What to do
Copy out, unchanged, the stretch of the material below from the line containing "inviato la prima volta che t" through the line containing "COPPA, o la Legge sulla pr". Give only those lines.

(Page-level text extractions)
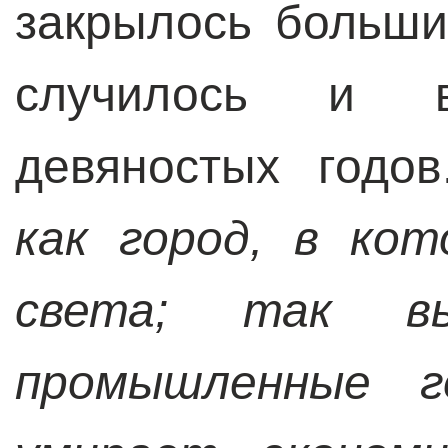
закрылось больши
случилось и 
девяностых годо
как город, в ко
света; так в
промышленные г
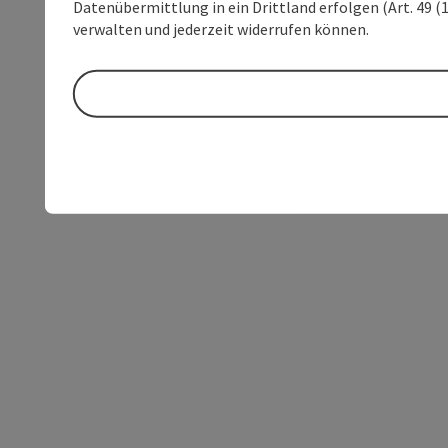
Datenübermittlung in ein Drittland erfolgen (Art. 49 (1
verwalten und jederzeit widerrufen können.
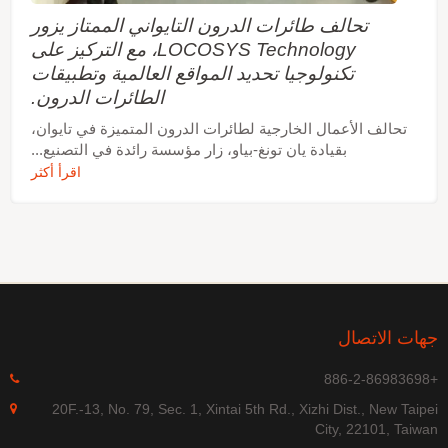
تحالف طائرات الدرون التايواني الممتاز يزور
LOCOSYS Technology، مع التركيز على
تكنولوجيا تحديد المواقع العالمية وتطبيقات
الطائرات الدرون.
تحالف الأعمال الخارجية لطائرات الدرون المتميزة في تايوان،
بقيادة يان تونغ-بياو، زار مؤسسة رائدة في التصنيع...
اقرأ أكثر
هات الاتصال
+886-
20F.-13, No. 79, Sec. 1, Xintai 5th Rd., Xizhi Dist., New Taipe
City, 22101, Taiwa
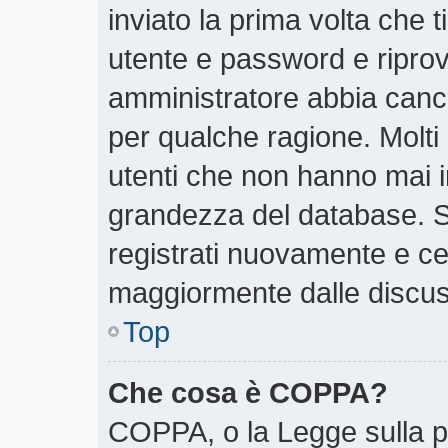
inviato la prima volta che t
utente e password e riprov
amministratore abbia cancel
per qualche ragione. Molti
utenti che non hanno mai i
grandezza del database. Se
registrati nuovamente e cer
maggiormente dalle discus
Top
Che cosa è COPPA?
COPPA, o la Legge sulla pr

...

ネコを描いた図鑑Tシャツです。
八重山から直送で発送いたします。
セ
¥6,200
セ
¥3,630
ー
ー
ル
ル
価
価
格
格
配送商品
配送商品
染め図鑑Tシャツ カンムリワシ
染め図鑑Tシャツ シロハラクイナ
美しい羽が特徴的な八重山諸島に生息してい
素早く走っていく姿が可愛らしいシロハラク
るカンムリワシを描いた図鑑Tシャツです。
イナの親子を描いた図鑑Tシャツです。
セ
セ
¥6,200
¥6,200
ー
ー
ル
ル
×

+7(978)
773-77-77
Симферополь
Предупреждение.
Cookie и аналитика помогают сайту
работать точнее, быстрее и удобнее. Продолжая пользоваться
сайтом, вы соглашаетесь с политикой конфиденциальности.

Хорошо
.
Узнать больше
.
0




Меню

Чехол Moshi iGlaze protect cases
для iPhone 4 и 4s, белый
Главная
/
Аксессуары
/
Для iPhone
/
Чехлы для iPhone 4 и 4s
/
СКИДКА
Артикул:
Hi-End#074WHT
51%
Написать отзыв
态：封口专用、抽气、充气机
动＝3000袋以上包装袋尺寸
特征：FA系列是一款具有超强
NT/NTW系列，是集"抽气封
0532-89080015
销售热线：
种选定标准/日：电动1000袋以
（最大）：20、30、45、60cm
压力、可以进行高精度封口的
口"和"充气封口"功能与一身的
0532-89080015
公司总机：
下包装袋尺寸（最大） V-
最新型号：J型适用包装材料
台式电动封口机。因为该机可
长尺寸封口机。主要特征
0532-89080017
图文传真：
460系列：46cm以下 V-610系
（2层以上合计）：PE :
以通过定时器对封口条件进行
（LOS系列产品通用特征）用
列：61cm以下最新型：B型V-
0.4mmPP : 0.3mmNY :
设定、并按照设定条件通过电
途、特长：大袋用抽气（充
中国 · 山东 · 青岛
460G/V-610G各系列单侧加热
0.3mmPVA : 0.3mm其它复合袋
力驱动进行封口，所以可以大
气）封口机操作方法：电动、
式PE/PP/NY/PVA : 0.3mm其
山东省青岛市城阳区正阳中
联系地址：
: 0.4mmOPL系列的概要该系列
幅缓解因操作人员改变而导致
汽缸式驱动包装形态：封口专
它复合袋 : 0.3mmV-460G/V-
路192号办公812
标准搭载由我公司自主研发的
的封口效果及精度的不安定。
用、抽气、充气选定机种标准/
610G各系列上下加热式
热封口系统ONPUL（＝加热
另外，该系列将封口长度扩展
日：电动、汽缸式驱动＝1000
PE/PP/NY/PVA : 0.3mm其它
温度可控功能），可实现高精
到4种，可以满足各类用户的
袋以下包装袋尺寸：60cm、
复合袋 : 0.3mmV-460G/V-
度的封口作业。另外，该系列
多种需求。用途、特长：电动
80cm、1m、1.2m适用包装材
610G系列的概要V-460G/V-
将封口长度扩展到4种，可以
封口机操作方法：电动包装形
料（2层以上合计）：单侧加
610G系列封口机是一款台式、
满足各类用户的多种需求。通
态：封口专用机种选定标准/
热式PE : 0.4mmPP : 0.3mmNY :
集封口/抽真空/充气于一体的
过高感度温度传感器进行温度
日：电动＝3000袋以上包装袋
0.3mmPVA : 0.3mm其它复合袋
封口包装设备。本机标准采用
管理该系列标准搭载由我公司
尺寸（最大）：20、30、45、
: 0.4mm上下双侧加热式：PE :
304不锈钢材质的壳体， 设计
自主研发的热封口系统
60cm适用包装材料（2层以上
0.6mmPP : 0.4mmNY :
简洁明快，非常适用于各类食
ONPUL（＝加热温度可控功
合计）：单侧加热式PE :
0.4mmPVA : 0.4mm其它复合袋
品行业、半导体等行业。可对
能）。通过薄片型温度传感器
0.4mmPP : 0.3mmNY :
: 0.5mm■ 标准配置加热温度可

Written response
inviato la prima volta che t
utente e password e riprov
amministratore abbia cancel
per qualche ragione. Molti
utenti che non hanno mai i
grandezza del database. Se
registrati nuovamente e cer
maggiormente dalle discus
Top
Che cosa è COPPA?
COPPA, o la Legge sulla pr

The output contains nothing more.